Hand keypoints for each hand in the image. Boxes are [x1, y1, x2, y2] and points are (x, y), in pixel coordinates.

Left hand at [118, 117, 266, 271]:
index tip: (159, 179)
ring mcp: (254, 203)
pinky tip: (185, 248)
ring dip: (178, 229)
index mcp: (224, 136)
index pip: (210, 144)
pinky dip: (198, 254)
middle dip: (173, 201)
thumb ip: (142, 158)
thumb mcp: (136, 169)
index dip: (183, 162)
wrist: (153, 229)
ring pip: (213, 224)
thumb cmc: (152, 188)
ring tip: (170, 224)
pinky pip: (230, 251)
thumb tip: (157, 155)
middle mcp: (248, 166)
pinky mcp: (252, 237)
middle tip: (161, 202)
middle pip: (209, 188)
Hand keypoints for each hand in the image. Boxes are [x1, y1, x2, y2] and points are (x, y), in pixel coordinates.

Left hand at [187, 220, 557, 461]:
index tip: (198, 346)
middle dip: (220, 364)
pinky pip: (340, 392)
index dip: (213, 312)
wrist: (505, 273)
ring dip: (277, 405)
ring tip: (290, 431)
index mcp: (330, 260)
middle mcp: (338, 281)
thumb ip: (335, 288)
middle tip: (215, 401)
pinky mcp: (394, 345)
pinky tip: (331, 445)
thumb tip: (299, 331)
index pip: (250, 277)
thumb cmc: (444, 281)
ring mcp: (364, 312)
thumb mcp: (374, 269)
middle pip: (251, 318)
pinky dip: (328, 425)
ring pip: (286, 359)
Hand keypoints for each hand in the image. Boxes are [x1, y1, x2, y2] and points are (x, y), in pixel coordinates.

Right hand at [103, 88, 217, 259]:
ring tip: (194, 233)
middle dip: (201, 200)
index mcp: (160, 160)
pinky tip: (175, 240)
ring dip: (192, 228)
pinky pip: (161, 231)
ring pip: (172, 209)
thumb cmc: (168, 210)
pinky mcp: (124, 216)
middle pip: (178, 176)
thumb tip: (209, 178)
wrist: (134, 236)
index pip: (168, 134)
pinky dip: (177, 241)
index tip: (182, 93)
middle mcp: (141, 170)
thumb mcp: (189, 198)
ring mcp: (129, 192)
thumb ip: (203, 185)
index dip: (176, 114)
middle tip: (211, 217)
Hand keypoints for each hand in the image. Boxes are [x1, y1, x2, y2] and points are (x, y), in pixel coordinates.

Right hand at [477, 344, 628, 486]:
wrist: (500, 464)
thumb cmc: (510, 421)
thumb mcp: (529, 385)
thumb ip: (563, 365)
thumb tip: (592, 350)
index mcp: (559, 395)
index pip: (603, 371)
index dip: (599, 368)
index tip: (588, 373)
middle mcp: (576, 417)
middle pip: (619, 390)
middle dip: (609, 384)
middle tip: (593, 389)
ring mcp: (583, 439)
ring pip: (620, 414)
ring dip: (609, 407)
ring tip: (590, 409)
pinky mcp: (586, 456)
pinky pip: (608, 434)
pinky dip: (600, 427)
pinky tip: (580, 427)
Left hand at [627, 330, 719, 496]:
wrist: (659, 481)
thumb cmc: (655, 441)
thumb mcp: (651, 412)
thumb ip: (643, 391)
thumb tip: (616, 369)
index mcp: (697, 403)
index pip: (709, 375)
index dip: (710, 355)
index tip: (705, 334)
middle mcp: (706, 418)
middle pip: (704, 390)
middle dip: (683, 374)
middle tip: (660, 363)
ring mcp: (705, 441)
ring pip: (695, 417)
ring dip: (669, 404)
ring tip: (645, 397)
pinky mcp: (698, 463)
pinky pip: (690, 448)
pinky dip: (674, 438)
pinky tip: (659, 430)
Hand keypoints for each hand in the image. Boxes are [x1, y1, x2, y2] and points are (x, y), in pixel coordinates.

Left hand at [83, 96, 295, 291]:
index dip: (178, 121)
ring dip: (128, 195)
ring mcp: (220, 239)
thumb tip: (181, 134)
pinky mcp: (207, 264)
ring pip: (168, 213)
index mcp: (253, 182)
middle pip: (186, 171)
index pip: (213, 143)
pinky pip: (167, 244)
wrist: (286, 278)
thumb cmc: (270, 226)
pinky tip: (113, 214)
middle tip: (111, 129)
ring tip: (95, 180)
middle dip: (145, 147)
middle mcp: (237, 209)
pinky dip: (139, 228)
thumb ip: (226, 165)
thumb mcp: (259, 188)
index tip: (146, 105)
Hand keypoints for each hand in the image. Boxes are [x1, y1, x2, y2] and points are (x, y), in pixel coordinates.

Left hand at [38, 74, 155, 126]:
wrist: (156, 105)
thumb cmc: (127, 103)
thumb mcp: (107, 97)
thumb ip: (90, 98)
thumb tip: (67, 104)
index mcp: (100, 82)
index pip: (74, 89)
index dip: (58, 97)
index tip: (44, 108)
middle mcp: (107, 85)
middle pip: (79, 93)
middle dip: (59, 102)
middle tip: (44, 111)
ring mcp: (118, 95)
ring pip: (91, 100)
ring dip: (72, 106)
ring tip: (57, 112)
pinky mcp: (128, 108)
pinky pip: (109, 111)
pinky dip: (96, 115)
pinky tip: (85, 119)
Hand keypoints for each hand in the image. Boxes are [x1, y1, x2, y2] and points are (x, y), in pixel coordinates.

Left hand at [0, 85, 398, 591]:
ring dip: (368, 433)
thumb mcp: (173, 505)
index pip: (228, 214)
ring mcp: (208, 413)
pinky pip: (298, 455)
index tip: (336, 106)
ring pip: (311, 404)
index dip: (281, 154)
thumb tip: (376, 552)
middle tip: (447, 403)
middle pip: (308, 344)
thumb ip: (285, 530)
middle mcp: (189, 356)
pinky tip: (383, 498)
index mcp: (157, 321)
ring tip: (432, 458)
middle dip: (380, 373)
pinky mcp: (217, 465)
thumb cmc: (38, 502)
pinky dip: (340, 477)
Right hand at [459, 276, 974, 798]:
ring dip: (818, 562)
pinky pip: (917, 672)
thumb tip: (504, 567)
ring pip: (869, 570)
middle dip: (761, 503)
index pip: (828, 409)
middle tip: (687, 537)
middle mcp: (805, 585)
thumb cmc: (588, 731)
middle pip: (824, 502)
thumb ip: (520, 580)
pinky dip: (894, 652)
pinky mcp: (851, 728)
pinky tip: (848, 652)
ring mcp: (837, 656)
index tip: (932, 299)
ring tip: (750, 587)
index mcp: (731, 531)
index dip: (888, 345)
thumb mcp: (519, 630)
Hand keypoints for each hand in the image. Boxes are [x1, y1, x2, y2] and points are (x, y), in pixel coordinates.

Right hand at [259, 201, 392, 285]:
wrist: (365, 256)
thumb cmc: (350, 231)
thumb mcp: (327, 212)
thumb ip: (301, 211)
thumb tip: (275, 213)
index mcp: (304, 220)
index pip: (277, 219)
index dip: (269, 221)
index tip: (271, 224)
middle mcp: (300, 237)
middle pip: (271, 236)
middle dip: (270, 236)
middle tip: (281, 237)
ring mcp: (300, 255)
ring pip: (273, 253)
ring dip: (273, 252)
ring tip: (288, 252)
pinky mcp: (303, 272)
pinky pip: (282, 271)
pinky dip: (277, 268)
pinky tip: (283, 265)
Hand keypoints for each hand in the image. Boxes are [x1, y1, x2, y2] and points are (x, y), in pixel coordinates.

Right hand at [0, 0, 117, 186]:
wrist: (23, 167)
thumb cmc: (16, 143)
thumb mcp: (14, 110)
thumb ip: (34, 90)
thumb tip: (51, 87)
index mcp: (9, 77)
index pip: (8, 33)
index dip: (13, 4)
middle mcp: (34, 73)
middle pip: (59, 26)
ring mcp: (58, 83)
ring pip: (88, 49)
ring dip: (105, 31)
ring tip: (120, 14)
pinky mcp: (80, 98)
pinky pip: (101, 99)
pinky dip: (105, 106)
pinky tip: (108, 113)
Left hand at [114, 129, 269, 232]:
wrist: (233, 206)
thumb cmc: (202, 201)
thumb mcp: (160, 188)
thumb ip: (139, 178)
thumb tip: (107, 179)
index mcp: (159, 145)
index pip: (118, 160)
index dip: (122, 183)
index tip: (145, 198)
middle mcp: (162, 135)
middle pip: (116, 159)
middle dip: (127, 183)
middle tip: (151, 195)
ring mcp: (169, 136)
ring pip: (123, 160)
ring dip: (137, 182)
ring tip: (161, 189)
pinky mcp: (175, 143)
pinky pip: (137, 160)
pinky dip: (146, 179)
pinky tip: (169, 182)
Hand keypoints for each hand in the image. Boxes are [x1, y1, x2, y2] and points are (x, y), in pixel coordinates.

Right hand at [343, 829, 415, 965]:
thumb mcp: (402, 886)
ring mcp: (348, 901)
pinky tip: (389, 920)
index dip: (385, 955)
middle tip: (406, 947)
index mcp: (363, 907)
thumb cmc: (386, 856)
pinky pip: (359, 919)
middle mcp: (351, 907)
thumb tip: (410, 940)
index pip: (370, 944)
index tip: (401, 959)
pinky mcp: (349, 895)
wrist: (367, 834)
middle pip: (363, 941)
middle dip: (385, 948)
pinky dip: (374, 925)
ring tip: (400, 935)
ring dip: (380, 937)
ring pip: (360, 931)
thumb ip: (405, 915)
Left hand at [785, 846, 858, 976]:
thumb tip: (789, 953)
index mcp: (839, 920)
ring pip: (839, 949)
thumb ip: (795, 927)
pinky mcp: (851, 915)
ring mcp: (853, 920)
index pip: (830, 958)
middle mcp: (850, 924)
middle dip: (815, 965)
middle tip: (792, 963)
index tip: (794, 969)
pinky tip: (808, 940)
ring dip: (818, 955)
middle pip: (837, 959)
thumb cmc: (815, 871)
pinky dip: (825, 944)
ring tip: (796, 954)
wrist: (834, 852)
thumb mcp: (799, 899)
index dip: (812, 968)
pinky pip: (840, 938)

+===+

TASK TO COMPLETE
Through the last line of the entries above, beginning at the line containing "middle mcp: (850, 924)", transcribe each line exactly, both ends included and nothing more.

EXERCISE OUTPUT
middle mcp: (850, 924)
middle dip: (815, 965)
middle tip: (792, 963)
index tip: (794, 969)
pinky tip: (808, 940)
ring dip: (818, 955)
middle pip: (837, 959)
thumb cmc: (815, 871)
pinky dip: (825, 944)
ring tip: (796, 954)
wrist: (834, 852)
thumb mcp: (799, 899)
index dip: (812, 968)
pinky pip: (840, 938)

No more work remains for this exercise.